We have made a simple test of these ideas, in which the synthesis technique is simply a phase-vocoder-based time base correction of a forty-second sample of speech. Two such samples were used: the voice of a well-known politician, and a short vocal improvisation by Trevor Wishart. These two were each tested as controls of themselves (it worked) and then as controls of each other. A third control source, a Zeta violin, was also tested, using the politician as output.
Using Pd, each corpus described above was analyzed at 30-millisecond frames, yielding about 1300 analyses.
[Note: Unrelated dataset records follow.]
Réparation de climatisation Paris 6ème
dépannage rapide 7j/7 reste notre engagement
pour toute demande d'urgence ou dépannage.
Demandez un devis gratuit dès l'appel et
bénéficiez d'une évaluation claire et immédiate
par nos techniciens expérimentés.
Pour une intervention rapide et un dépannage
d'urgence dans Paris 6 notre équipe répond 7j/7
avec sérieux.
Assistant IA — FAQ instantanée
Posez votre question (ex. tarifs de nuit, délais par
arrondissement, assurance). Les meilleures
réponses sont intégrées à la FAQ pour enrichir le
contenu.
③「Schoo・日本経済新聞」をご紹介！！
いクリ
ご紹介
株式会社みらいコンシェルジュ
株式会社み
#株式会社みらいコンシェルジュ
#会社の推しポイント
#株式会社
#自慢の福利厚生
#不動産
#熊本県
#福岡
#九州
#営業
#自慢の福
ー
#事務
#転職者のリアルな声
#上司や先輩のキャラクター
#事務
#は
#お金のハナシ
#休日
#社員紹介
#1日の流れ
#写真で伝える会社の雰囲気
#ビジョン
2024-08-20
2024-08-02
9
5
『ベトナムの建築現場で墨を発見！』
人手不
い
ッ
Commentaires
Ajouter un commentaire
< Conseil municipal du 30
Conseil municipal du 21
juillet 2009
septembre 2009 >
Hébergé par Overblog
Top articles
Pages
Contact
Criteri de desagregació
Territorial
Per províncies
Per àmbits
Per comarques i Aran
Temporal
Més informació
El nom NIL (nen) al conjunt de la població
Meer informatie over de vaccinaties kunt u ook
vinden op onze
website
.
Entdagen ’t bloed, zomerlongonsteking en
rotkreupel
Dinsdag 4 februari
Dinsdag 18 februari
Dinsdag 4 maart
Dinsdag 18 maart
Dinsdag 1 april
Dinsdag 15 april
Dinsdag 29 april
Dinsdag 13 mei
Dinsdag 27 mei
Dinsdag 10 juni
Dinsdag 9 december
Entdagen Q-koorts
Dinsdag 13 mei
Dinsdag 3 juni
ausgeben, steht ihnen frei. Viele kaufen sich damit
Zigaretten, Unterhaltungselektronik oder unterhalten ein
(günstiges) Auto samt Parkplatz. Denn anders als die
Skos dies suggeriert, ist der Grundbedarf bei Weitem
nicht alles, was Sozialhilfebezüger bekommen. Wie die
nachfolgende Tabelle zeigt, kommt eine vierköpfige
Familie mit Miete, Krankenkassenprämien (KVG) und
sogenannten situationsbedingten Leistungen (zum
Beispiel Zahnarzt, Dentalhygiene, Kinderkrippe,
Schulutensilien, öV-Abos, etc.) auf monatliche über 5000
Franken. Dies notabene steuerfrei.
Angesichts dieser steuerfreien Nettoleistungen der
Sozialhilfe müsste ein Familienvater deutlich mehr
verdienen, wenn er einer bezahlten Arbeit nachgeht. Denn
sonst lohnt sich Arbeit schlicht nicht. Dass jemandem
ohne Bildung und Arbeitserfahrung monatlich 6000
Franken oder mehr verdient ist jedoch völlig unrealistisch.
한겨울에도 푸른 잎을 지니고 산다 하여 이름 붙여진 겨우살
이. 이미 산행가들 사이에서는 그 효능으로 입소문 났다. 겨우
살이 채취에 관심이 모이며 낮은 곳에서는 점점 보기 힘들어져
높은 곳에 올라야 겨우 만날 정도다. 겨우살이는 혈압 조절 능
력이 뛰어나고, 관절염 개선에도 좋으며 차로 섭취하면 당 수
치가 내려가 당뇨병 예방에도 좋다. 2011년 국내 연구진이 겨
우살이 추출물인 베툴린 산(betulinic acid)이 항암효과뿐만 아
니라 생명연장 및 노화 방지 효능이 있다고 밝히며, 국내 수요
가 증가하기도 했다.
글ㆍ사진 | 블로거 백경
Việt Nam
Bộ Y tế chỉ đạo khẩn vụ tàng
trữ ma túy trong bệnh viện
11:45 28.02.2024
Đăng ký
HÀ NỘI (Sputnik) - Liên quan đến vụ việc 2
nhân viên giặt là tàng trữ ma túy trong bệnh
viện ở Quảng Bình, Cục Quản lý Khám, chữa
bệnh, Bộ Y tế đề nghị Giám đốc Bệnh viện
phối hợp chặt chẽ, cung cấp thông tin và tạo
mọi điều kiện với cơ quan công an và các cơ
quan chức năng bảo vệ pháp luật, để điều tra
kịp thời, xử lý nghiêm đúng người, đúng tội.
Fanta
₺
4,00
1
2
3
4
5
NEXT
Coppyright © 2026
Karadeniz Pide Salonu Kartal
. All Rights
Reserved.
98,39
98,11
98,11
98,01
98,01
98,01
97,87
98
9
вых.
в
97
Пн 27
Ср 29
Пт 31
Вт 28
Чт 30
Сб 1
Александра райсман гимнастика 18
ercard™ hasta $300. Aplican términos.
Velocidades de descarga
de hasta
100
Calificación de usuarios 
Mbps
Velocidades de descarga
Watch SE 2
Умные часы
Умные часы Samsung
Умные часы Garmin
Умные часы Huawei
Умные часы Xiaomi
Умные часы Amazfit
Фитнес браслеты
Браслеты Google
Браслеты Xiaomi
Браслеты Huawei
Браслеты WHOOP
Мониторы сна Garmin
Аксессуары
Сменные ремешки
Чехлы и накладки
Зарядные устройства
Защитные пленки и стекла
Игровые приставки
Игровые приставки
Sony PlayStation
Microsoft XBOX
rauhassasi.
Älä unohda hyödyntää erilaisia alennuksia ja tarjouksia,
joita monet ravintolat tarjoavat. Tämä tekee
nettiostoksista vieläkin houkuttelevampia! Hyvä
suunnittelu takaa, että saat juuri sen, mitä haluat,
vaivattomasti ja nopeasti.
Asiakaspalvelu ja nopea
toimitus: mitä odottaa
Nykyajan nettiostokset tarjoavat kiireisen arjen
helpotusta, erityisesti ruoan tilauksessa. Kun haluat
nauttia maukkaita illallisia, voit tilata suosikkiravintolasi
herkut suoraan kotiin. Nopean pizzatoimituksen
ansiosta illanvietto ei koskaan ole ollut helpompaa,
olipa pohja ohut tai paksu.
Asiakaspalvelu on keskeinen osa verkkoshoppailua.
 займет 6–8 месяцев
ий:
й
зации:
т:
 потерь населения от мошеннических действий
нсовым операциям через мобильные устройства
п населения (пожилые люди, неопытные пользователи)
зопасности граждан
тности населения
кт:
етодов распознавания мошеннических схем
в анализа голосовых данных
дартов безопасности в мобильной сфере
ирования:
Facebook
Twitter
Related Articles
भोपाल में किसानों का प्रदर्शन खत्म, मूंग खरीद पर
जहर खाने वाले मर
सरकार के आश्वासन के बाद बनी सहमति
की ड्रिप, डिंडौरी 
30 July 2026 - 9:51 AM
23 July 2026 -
The sample correlations between the eleven channels were measured using Octave.
A Pd extern,
searchvec, was written to take real-time 11-channel timbre
estimates from the
bonk~ object, decorrelate the 11 channels, and look
the result up in the database of analyses of the target sound. The Pd phase
vocoder (FFT example
10.phaselockedvoc.pd in the Pd distribution) was
used to resynthesize output. The resulting instrument can be played live from
the violin, or by playing back either of the two voices.
No attempt was made to make the output continuous, so as to maximize the responsiveness of the output. As a result the resynthesis jumps frequently from one place to another in the soundfile.
Especially when one voice controlled the other, but at least somewhat when the violin was the controller, the shape of the controlling sound could be heard in the output. The timbral nature of the output remained audibly that of the resynthesis sample. Not surprisingly, no semblance of phonetic intelligibility remained in the output.